The Consumer Price Index, which tracks costs for household goods and services, rose 0.2 percent compared to March, seasonally adjusted. CPI was up 2.5 percent from April 2017, putting it a half point above the Federal Reserve’s inflation target.

The monthly increase was pushed by a three percent jump in gasoline prices last month, which recouped a large part of the 4.9 percent decline posted in March, the report showed.

Shelter costs were up a more modest 0.3 percent, but that category has a much bigger impact on the headline CPI number and has been trending up in recent months.

Food prices also rose 0.3 percent in the month.

However, excluding the volatile food and energy components, “core” CPI rose just 0.1 percent and was 2.1 percent higher than the same month of last year.

The CPI results were weaker than analysts had been hoping.

But for the first four months of the year CPI is running at a 2.6 percent seasonally adjusted annual rate, while core is 2.4 percent, both a full point higher than at this point in 2017, according to Labor Department calculations.

Meanwhile, wage data showed hourly earnings, adjusted for inflation, were flat in the month.

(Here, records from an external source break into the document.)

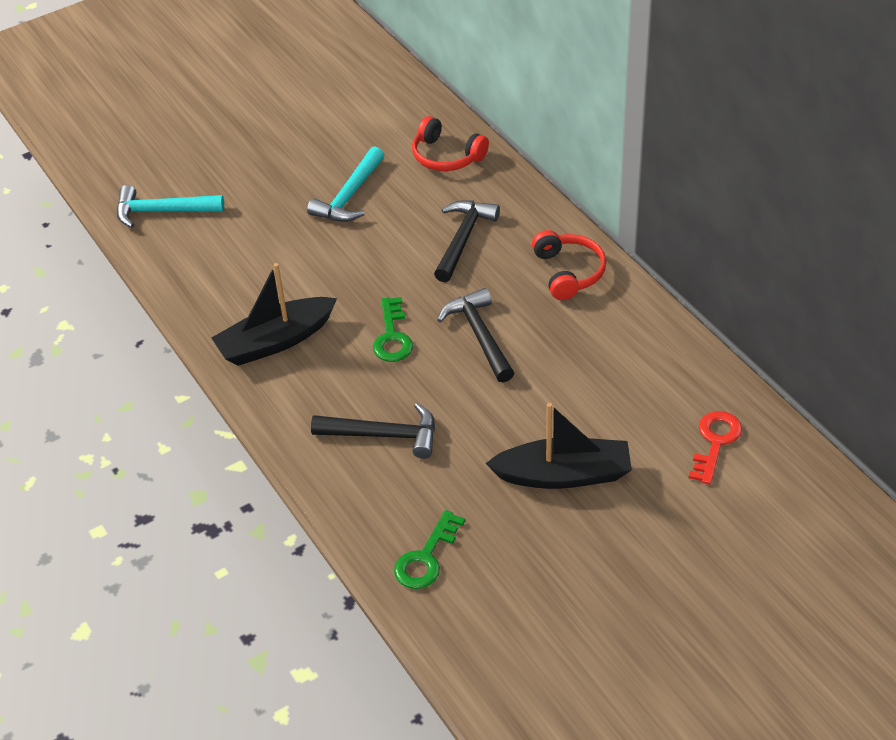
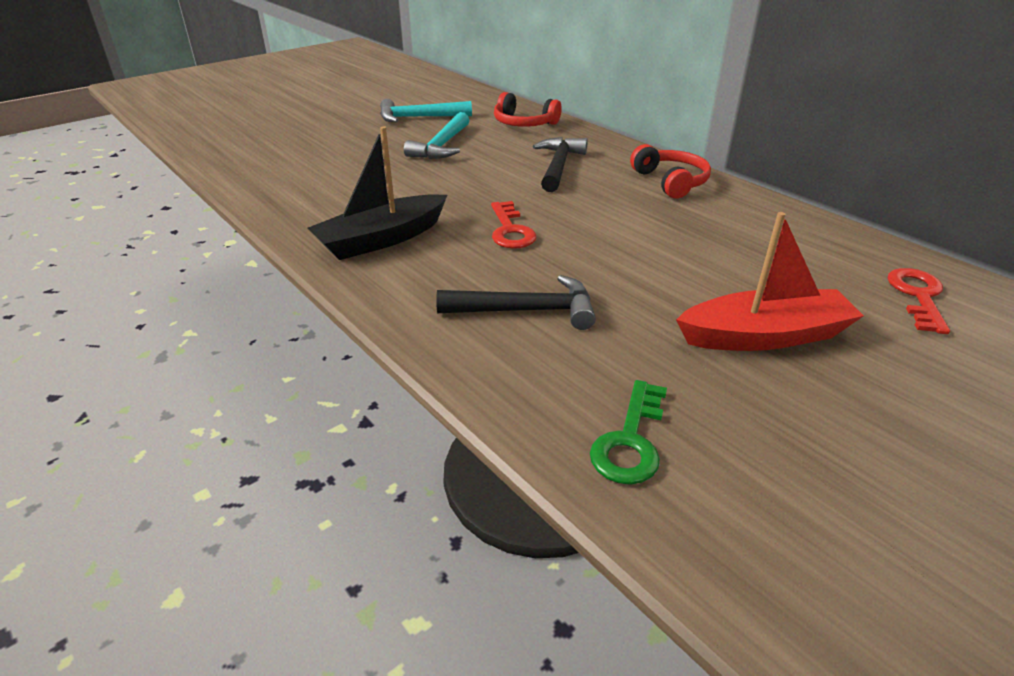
camera: 10 degrees left, 10 degrees down
(162, 211) = (259, 159): turquoise hammer -> turquoise hammer (419, 117)
(392, 336) = (510, 230): green key -> red key
(479, 336) = (604, 226): black hammer -> none
(563, 475) = (764, 336): black boat -> red boat

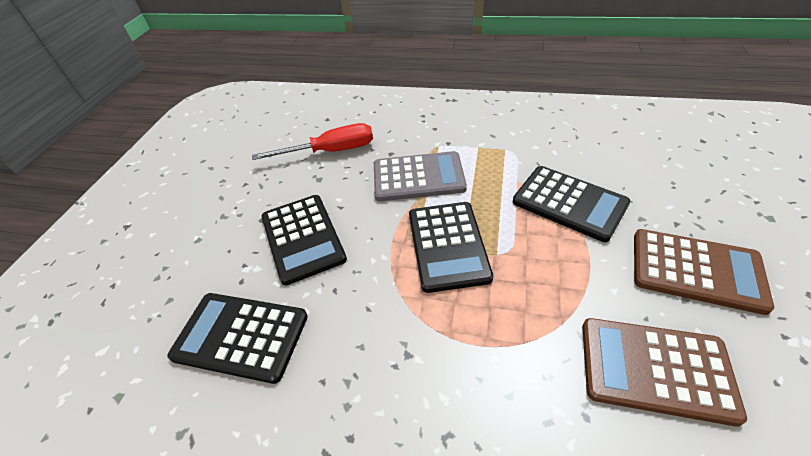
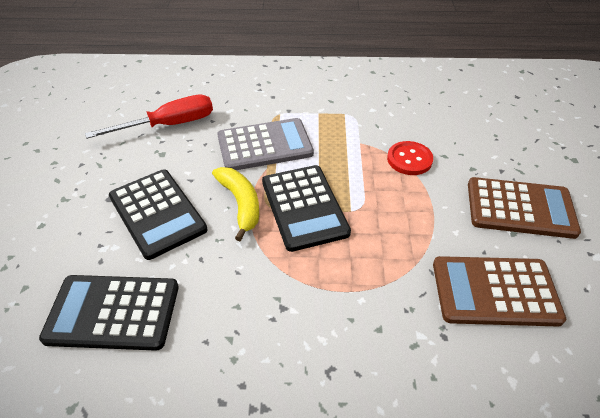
camera: 15 degrees left, 0 degrees up
(384, 236) = (240, 204): none -> yellow banana
(569, 203) = (409, 159): black calculator -> red button

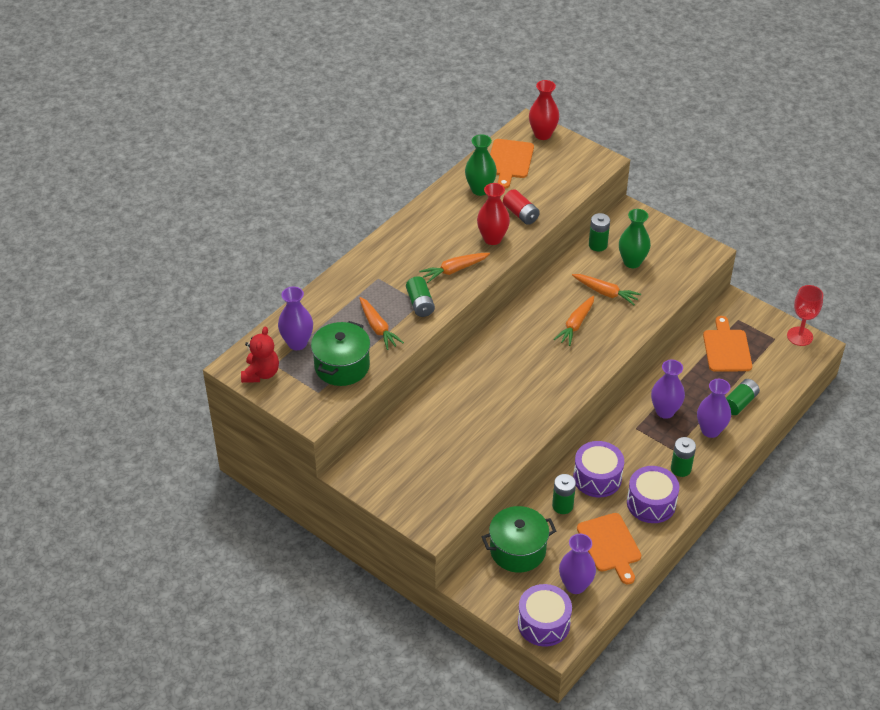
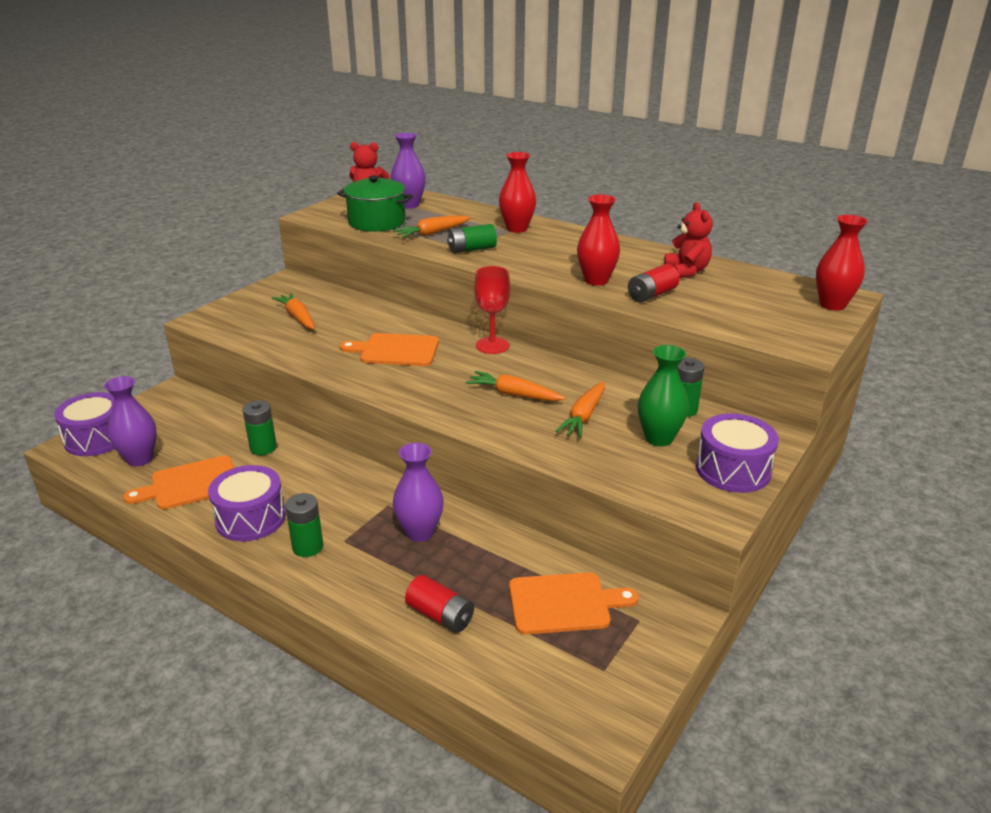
camera: 85 degrees right, 15 degrees down
(375, 273) = (517, 228): none -> red vase
(454, 270) = (532, 263): orange carrot -> orange carrot (298, 317)
(480, 189) = (686, 271): green vase -> red teddy bear
(509, 161) = (756, 286): orange cutting board -> orange cutting board (396, 350)
(517, 550) = (206, 419): green pot -> none
(597, 478) = (303, 473): purple drum -> purple drum (733, 470)
(710, 430) = (381, 579): purple vase -> none
(739, 403) = (440, 615): green battery -> red battery
(800, 336) = (620, 709): red goblet -> red goblet (492, 345)

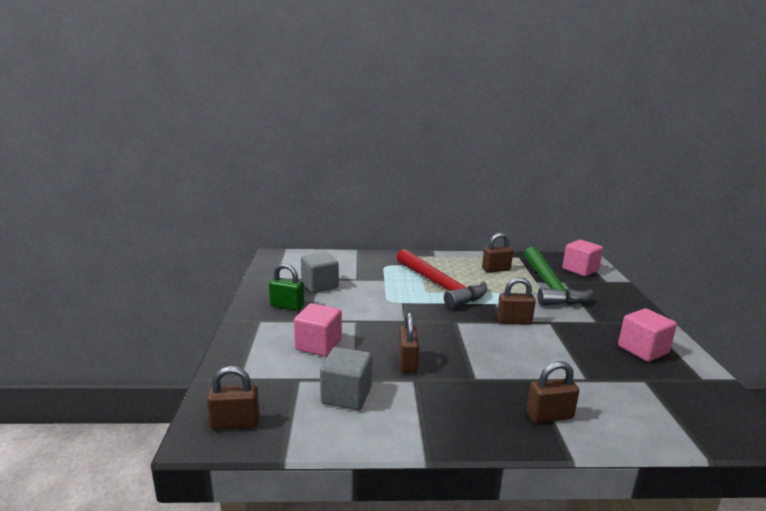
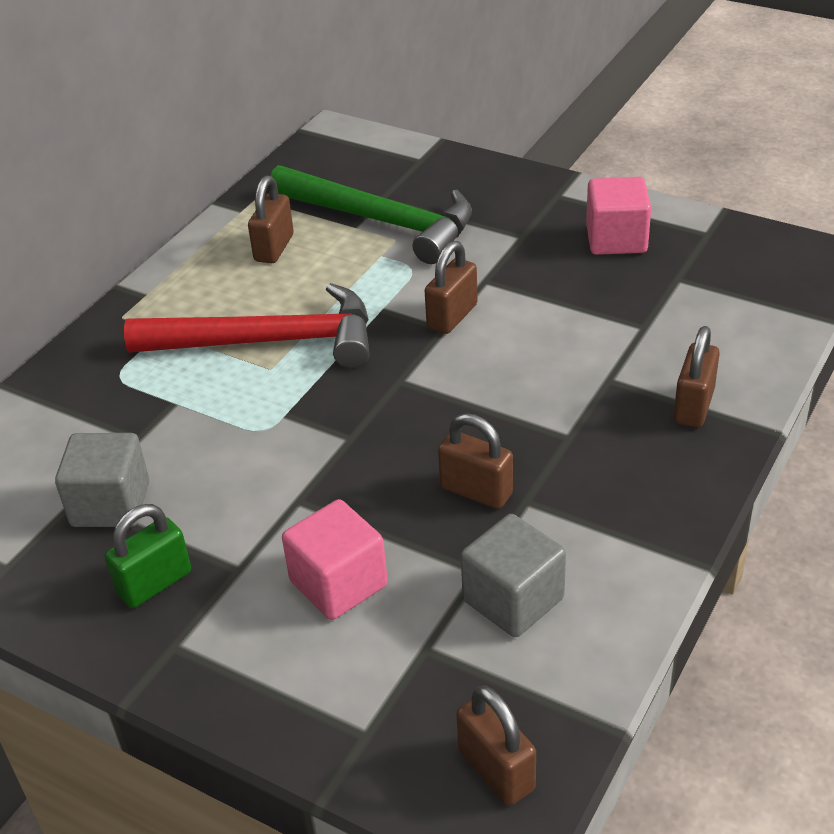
camera: 55 degrees left, 20 degrees up
(235, 423) = (496, 770): brown padlock -> brown padlock turned 60 degrees counterclockwise
(580, 270) = (362, 161): pink cube -> none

Fed policy-makers closely watch wage and price data to decide when to raise interest rates, although they focus on a different inflation indicator, the Personal Consumption Expenditures price index.

But the CPI remains an important benchmark and the April price data could calm Wall Street, which has been on edge about the possibility the Fed could raise interest rates more aggressively.

They might be cheered by one data point in the CPI report: the cost of whiskey at home fell 0.3 percent in April.